Aside that is from having to pop over to our local, the Brown Cow for refreshment on Sunday mornings and at other times, which has hardly been a trial.

So, it hasn’t been a project that these can sometimes be that drain the life out of a parish so that we all reach this stage exhausted.

That said the redevelopment team of Trevor Sirrell, Tony Bond, Janet Blenkinsopp, Shelagh Freer, Mike Jackson ably assisted in the later stages by Liz Hayes may well feel a bit different.

They have worked tirelessly to make this project happen. Hours have been spent, in the planning and fundraising, in the project management and development.

We are in their debt. They have tenaciously and with good grace made what we see around us happen. I offer my thanks to them on behalf of us all.

We are thankful too to all those professionals involved with this project the builders, the architects, the funders together with any others who have offered their support.

However, alongside the sense of pride and thanksgiving in our midst, I want offer a reminder too of why we have made it happen.

For me, it is simply about fulfilling those words that we as followers of Jesus say having met him in story and sacrament, week by week we are sent out to ‘love and serve the Lord’ in our lives.

That loving and serving Our Lord takes places in all kinds of ways, in simple and beautiful acts of kindness and care, in our worshipping and social life, and also importantly for us today in the fabric of the buildings that we have been entrusted with.

This Community Centre is the bricks and mortar of those words ‘to love and serve the Lord’, it was true when it was built, it is true now it has been refurbished and enlarged.

In the entrance Sue Kershaw has designed, and many of us here have helped her create a mosaic.

It depicts the scene from St. Luke’s Gospel in which the prodigal son, having lost his way comes back to his father. His father, the story tells us, runs to meet him. He doesn’t ask anything of the son who has failed him just opens his arms of love.
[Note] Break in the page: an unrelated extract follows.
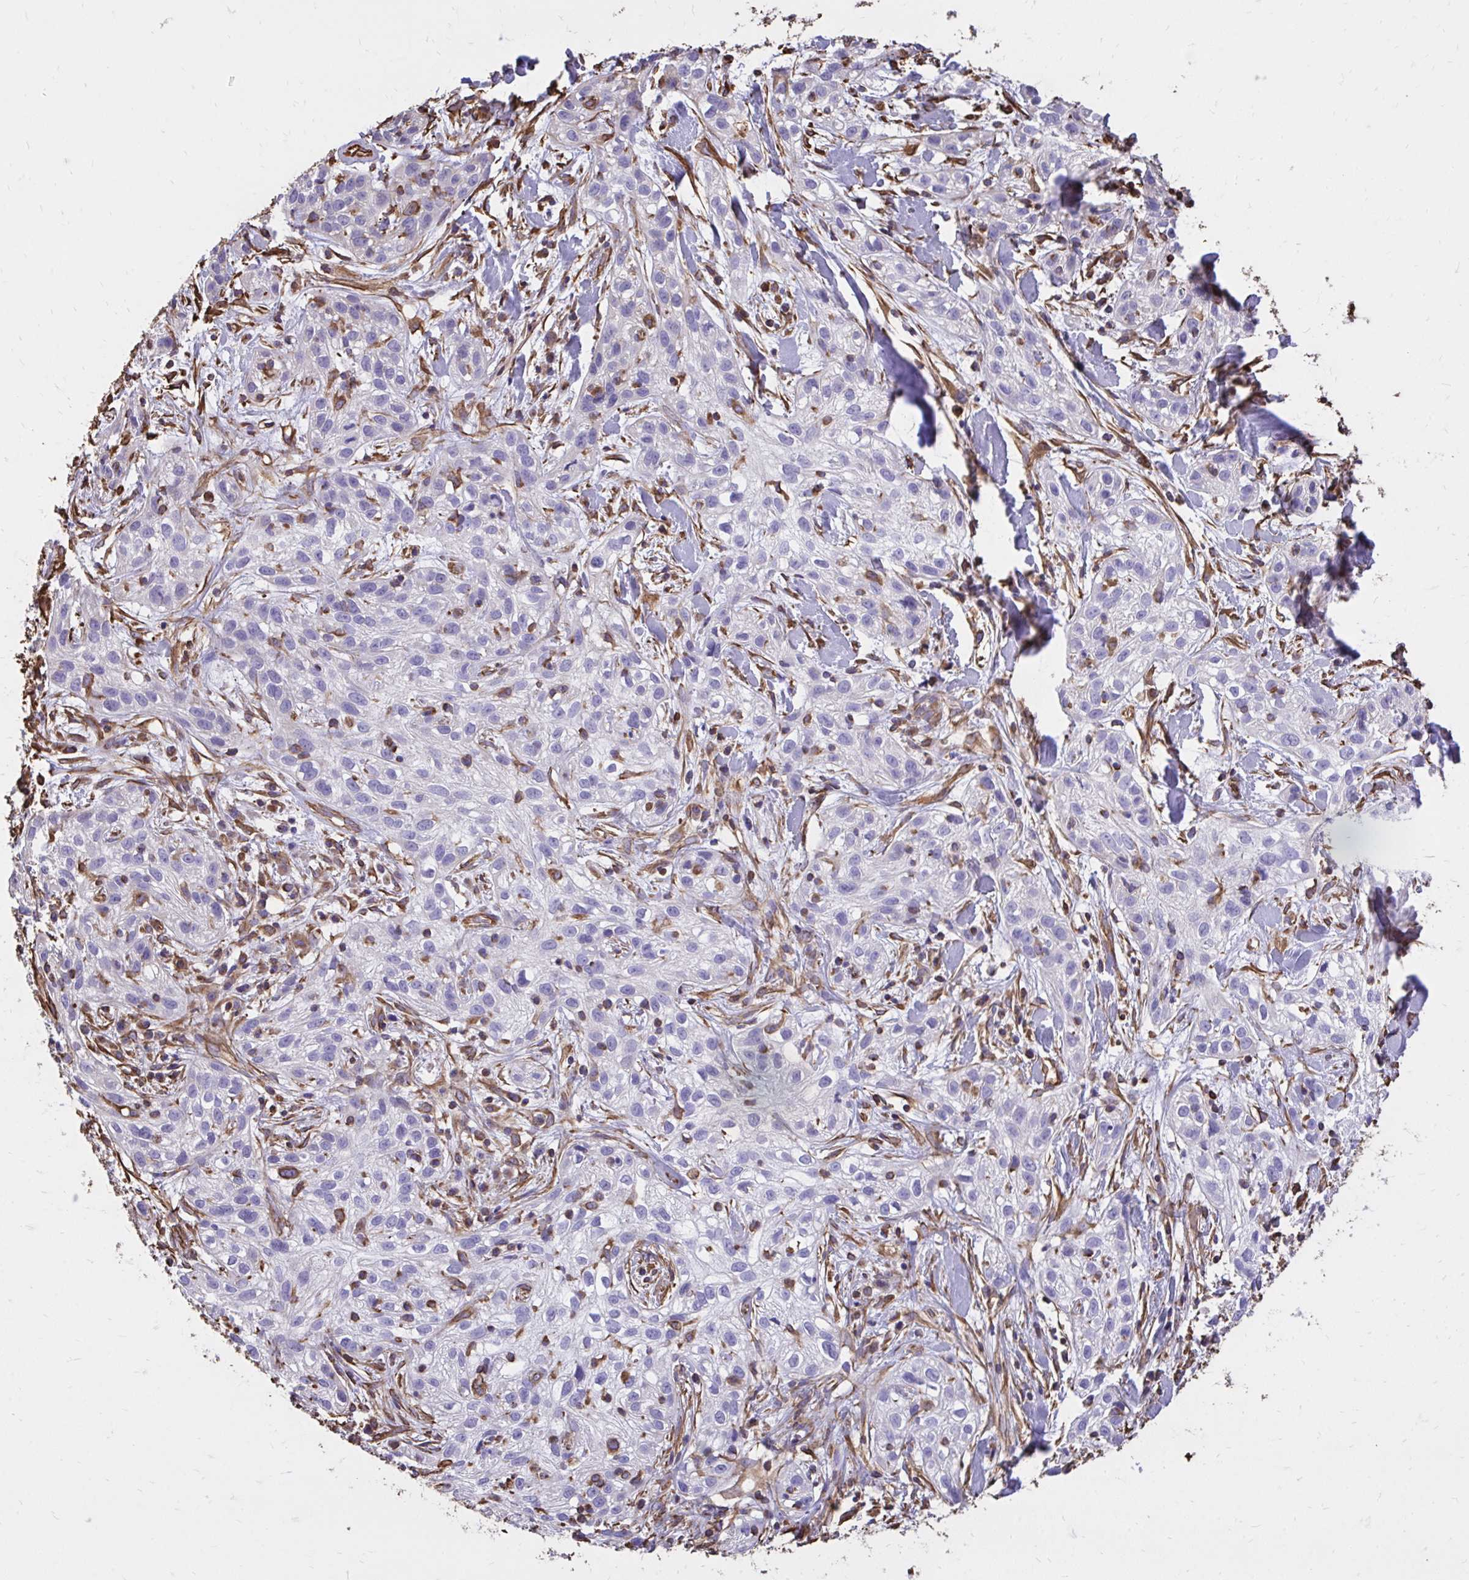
{"staining": {"intensity": "negative", "quantity": "none", "location": "none"}, "tissue": "skin cancer", "cell_type": "Tumor cells", "image_type": "cancer", "snomed": [{"axis": "morphology", "description": "Squamous cell carcinoma, NOS"}, {"axis": "topography", "description": "Skin"}], "caption": "Protein analysis of skin cancer (squamous cell carcinoma) exhibits no significant staining in tumor cells. The staining was performed using DAB (3,3'-diaminobenzidine) to visualize the protein expression in brown, while the nuclei were stained in blue with hematoxylin (Magnification: 20x).", "gene": "RNF103", "patient": {"sex": "male", "age": 82}}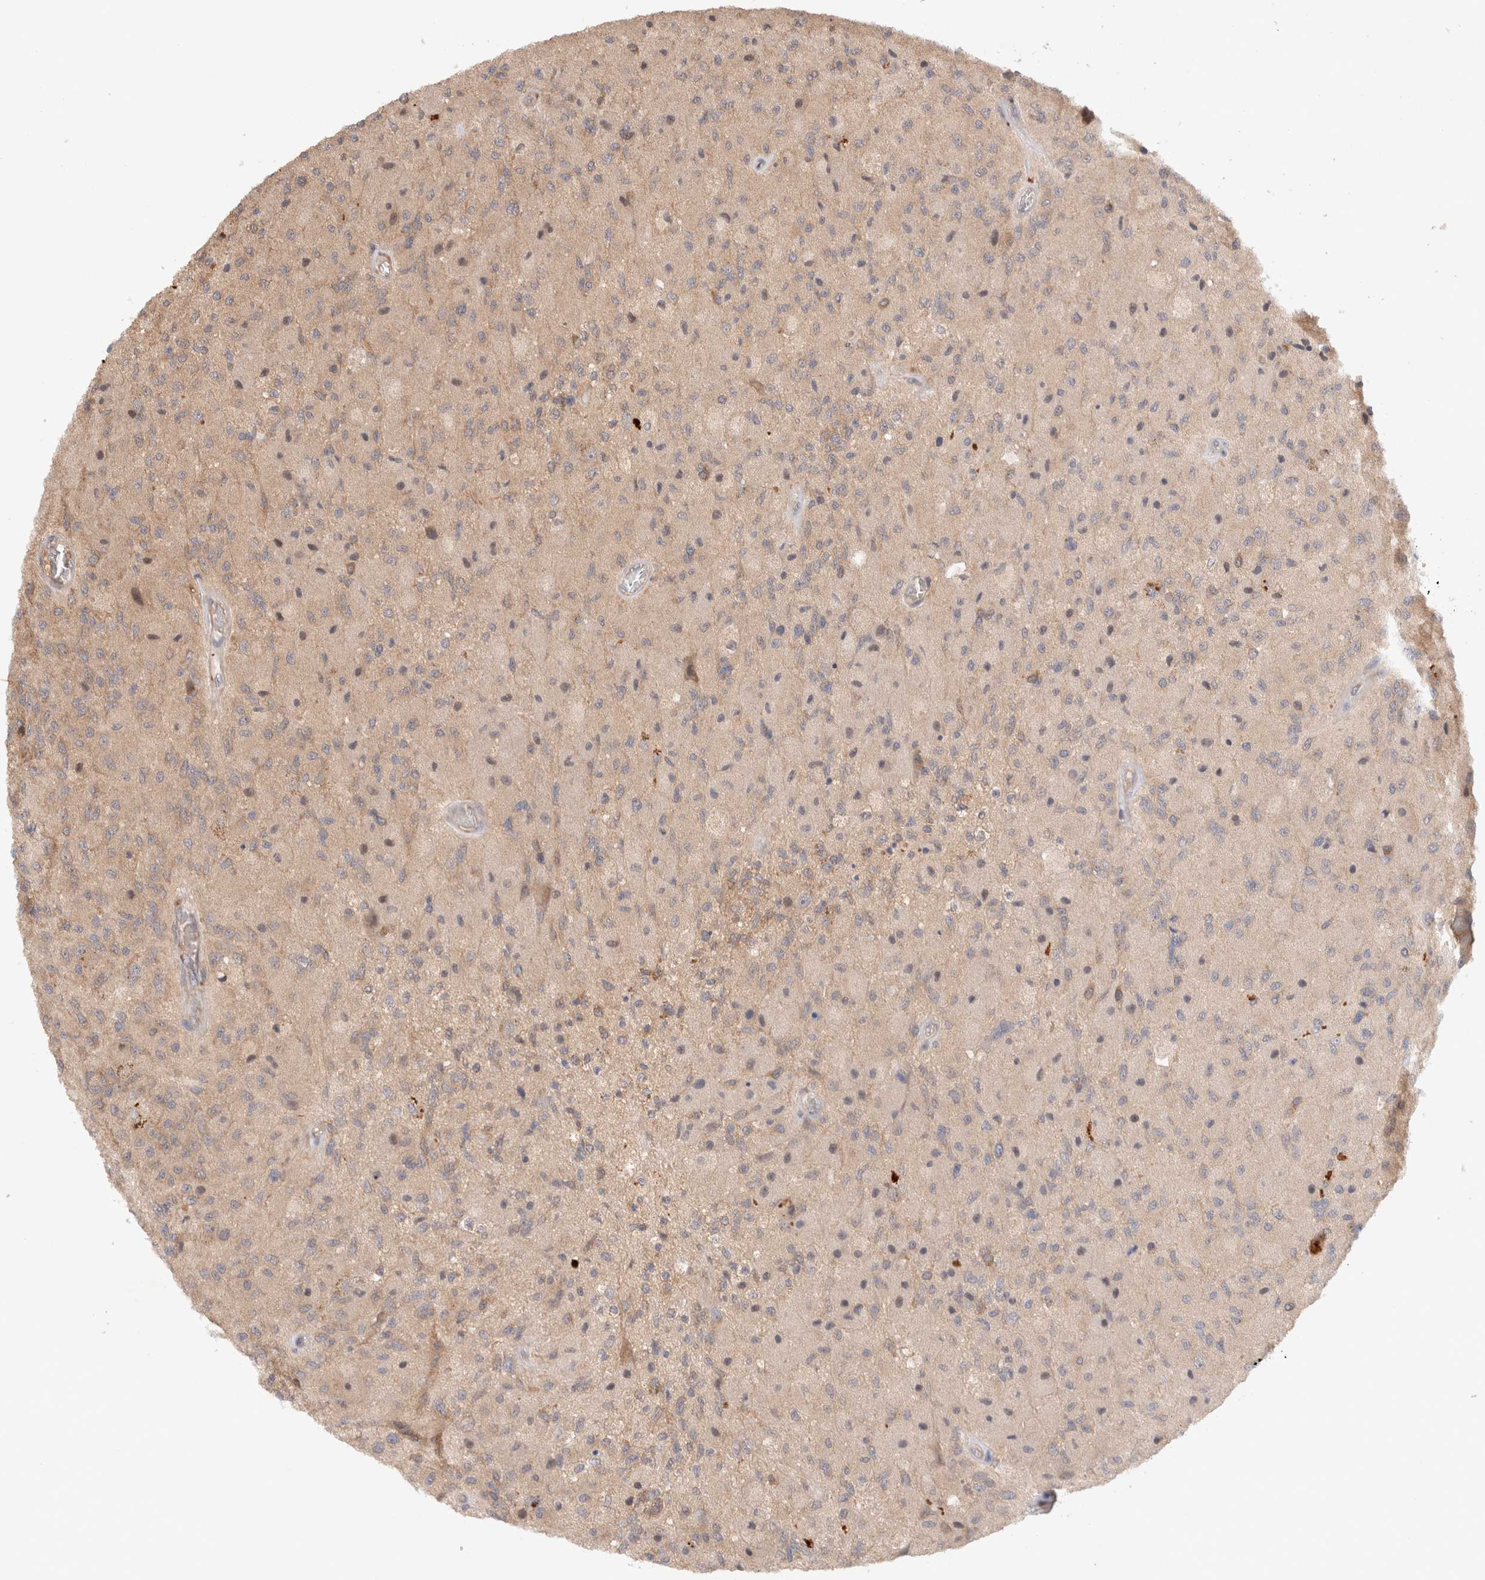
{"staining": {"intensity": "moderate", "quantity": "<25%", "location": "cytoplasmic/membranous"}, "tissue": "glioma", "cell_type": "Tumor cells", "image_type": "cancer", "snomed": [{"axis": "morphology", "description": "Normal tissue, NOS"}, {"axis": "morphology", "description": "Glioma, malignant, High grade"}, {"axis": "topography", "description": "Cerebral cortex"}], "caption": "A brown stain labels moderate cytoplasmic/membranous expression of a protein in glioma tumor cells.", "gene": "KLHL20", "patient": {"sex": "male", "age": 77}}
This mosaic is for me an icon of what I hope this building will be for this community, as we seek to love and serve the Lord, a place in which the open arms of God are known.

Whether it’s amongst the keep fitters,
or the Mothers Union
at a 50th birthday party,
or the Harvest Lunch.
At Messy Church
Or the next Arts Guild show, Legally Blonde.

For me everything that takes place here, can in some way be a vehicle for the love of God.

So, my friends may this building embody the words of our vision so that we as the people of St. Mary’s in the midst of this community, as we seek to love and serve the Lord, open our hearts and our doors wide so that all find a welcome, today and always.